Luftfahrtholding OAK
Russische Regierung vereint militärischen und zivilen Flugzeugbau

Nach einer langen Anlaufphase hat die russische Regierung nun offenbar mit ihren Plänen ernst gemacht, die wichtigsten Flugzeughersteller des Landes zusammenzufassen: Informationen des Industrie- und Energieministeriums zufolge ist nun die Gründung der Vereinigten Flugzeugbauholding OAK erfolgt. Unter ihrem Dach sollen die Konzerne Irkut, MiG, Suchoi, Iljuschin und Tupolew ihr Geschäft bündeln.

MOSKAU. Der Holding soll MiG-Chef Alexej Fjodorow vorstehen - 75 Prozent der Anteile bleiben in den Händen des Staates. Russlands Präsident Wladimir Putin hatte kürzlich den schleppenden Prozess beim Bau der Holding öffentlich kritisiert. Grund sind die anhaltenden Unstimmigkeiten zwischen den beteiligten Firmen, darüber, wie die Anteile an der neuen Gesellschaft verteilt sein sollen und welche Rechte Minderheitsaktionäre erhalten.

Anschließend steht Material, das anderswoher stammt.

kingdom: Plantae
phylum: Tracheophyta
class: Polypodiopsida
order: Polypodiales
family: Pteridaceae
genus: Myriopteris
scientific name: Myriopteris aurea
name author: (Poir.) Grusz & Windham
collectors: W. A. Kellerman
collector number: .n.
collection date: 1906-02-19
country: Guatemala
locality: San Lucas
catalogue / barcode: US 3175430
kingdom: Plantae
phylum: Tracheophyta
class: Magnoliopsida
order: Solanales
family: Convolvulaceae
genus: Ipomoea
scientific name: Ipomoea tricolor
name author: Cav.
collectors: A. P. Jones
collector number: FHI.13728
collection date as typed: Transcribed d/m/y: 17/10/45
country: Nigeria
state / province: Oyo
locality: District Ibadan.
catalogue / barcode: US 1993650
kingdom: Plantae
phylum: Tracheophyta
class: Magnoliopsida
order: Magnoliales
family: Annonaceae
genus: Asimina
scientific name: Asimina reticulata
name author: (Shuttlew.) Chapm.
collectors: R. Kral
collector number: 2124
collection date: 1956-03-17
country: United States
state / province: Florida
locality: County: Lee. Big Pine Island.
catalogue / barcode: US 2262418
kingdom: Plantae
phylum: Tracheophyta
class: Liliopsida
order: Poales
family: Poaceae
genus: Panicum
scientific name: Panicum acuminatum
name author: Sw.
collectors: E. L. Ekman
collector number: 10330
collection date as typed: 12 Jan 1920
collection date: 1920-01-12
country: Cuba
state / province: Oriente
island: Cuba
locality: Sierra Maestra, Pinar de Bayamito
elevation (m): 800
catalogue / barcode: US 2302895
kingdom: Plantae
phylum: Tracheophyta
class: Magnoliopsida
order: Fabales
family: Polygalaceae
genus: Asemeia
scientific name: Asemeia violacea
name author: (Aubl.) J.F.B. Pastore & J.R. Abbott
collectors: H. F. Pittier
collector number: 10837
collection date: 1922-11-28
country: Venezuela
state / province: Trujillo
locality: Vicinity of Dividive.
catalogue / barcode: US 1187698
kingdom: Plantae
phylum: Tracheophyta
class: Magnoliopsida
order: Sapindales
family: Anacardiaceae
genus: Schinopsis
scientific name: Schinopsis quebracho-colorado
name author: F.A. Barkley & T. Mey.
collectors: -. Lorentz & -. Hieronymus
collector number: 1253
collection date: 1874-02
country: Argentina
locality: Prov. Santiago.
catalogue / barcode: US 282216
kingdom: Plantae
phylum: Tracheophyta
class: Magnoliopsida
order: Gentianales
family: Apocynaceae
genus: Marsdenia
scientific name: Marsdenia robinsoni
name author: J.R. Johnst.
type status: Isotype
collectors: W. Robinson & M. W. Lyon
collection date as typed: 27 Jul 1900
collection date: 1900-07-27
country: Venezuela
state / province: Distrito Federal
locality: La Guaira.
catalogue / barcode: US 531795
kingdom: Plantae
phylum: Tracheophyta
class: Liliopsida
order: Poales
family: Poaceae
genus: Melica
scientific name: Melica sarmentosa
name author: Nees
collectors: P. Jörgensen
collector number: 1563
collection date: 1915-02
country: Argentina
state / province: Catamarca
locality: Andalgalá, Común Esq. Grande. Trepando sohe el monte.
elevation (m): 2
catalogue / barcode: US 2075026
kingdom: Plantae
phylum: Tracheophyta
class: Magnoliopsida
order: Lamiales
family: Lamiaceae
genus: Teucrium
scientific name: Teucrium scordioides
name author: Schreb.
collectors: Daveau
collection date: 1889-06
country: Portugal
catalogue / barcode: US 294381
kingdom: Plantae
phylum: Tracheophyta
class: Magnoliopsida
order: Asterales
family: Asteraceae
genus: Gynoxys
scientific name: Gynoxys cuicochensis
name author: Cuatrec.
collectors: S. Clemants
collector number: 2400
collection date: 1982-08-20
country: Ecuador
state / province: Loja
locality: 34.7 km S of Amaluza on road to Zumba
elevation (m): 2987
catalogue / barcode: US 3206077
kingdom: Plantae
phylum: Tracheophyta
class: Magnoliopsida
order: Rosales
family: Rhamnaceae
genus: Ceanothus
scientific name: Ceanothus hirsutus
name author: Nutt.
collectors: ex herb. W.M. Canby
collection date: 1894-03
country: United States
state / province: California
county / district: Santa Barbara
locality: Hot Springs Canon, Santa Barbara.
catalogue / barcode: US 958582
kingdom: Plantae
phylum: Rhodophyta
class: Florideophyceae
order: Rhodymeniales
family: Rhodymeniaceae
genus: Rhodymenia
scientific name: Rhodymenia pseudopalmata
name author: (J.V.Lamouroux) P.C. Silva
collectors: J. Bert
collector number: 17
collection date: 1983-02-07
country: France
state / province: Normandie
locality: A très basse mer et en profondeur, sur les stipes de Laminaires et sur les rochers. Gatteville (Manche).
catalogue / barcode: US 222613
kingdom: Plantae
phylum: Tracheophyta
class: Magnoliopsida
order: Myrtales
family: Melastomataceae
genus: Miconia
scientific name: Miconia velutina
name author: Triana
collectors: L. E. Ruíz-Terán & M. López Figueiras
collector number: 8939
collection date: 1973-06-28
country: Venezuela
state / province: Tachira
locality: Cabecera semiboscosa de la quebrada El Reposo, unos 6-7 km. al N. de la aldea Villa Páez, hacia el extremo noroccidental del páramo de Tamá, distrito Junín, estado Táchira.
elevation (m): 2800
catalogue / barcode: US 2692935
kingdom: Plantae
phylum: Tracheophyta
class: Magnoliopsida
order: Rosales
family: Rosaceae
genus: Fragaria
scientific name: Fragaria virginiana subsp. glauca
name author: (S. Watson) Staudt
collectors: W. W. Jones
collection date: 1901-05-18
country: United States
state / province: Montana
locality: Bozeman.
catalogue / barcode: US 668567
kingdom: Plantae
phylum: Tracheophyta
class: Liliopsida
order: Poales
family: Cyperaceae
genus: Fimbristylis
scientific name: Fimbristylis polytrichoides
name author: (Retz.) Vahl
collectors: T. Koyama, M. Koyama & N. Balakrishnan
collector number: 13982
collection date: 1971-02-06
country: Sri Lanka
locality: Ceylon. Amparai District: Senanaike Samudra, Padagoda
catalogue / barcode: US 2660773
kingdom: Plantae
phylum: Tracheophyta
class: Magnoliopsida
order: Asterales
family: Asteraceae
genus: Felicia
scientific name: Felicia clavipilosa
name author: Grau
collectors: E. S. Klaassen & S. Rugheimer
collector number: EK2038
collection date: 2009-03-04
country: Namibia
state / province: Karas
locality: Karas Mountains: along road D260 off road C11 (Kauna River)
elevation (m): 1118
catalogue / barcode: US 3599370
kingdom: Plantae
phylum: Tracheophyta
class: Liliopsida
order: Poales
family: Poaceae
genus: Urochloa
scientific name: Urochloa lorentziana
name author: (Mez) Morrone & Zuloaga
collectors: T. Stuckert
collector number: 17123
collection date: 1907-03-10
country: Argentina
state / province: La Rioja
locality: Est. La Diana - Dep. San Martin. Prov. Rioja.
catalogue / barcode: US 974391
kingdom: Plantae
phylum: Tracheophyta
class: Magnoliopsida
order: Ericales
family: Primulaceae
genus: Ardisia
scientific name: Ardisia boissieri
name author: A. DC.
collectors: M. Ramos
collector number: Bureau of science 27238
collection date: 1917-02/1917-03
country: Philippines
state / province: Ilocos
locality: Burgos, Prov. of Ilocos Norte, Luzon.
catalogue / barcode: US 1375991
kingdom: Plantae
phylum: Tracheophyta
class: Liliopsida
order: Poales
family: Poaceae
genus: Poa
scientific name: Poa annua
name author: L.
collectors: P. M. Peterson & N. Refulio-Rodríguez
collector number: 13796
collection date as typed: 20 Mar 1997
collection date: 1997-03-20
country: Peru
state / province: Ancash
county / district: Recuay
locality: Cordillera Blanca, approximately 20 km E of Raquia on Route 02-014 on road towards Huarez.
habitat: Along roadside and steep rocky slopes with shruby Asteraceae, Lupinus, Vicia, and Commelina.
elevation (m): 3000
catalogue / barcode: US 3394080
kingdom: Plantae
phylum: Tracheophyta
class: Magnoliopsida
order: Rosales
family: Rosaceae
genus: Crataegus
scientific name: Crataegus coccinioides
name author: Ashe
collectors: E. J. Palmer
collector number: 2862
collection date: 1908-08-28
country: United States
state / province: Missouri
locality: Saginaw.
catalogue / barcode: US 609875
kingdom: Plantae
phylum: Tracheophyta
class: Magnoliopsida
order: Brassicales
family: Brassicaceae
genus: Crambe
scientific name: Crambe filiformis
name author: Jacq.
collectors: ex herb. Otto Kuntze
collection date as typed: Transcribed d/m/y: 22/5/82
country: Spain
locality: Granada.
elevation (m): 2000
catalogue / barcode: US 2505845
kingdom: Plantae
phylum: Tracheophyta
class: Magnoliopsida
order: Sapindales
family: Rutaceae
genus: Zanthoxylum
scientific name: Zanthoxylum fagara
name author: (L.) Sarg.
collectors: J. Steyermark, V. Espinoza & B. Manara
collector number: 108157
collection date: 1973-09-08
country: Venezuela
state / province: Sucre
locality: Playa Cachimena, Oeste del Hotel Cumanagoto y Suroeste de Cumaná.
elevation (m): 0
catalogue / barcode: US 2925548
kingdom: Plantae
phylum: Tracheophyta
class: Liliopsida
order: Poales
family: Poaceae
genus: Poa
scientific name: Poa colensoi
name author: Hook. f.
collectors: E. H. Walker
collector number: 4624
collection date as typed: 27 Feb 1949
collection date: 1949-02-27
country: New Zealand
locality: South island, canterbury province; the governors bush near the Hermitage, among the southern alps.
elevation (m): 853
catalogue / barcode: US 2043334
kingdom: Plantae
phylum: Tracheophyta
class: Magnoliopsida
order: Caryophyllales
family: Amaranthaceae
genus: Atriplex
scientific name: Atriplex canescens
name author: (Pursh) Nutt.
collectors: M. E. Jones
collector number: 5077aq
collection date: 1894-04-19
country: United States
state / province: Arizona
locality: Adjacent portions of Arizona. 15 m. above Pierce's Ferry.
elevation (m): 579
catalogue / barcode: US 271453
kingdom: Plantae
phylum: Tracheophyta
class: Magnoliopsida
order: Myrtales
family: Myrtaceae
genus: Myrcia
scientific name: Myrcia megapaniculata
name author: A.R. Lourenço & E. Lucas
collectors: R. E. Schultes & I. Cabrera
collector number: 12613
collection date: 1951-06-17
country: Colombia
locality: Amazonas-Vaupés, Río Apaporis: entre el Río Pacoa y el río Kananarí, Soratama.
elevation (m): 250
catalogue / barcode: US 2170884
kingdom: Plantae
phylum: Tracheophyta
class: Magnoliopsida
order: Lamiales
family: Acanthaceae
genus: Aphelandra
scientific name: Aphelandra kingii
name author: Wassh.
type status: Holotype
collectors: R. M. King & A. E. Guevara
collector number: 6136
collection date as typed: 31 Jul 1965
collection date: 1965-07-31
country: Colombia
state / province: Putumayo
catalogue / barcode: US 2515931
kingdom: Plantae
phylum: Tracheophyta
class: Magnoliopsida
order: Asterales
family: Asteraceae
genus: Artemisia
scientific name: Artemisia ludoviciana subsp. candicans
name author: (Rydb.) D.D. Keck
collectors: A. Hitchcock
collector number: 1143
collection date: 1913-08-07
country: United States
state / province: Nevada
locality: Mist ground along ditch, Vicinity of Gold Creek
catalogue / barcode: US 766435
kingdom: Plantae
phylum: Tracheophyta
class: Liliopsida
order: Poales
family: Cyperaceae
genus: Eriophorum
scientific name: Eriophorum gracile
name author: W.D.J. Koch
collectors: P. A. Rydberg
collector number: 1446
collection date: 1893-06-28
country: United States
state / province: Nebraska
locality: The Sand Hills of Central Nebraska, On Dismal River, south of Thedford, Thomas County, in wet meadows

„Grundsätzlich ist es Ziel der Regierung in allen strategisch wichtigen Industrien nationale Champions zu schmieden, die auf dem globalen Markt bestehen sollen“, sagt Christo-pher Weafer, Chefstratege der Alfa-Bank. Vor allem im Flugzeugbau tut Reform Not. Die Industrie hat sich seit dem Zusammenbruch der Sowjetunion nicht wieder erholt. Die russischen Airlines brauchen dringend neue Maschinen. Den russischen Flugzeugherstellern wie Iljuschin oder Tupolew bleiben im Export aber nur noch Nischenmärkte wie Zimbabwe oder Iran.

Wegen seines Iran-Engagements sieht sich Suchoi bereits mit US-Sanktionen konfrontiert. Experten befürchten, dass diese sich auch negativ auf das einzige neue zivile Flugzeugprogramm in Russland auswirken könnte: den gemeinsam mit Boeing geplanten Regionalflugzeug Superjet 100.

Welche Wege die Luftfahrtindustrie langfristig aus der Krise führen sollen, ist in Russland offenbar auch noch nicht klar: Der Kreml macht sich immer wieder für eine „paneuropäische Luftfahrtholding“ stark und hoffte in diese Zusammenhang auf eine enge Kooperation mit EADS. Die staatliche russische VTB-Bank hat bereits knapp über fünf Prozent an EADS erworben.

In der Frage der Mitsprache Russlands im EADS-Management ruderte der Kreml jetzt russischen Presseberichten zu Folge aber wieder ein Stück zurück: „Wir stehen vor der Wahl“, erklärte ein Sprecher der Kreml-Administration der Zeitung Wedomosti. Entweder man schlage einen „eigenen Entwicklungsweg ein“, wofür beträchtliche Haushaltsmittel erforderlich seien, oder strebe die Integration mit dem europäischen Flugzeugbau an.

In dem Fall wäre Russland für Europa nicht nur ein Partner, sondern auch ein großer Absatzmarkt. Zugleich käme Airbus mit seinen Technologien dann die Rolle des Retters der russischen Flugzeugindustrie zu, so der Sprecher.

Die Regierung hatte den Europäern bereits eine zehnprozentige Beteiligung auch an der neuen Flugzeug-Holding in Aussicht gestellt, sollte EADS einen höheren russischen Anteil an seinem Kapital akzeptieren.

Derzeit lotet die Administration aber auch noch andere Möglichkeiten aus: Angeblich will Ministerpräsident Michail Fradkow bei seinem anstehenden Besuch in China auch mit der Führung in Peking über die Gründung einer gemeinsamen Luftfahrtunternehmung sprechen.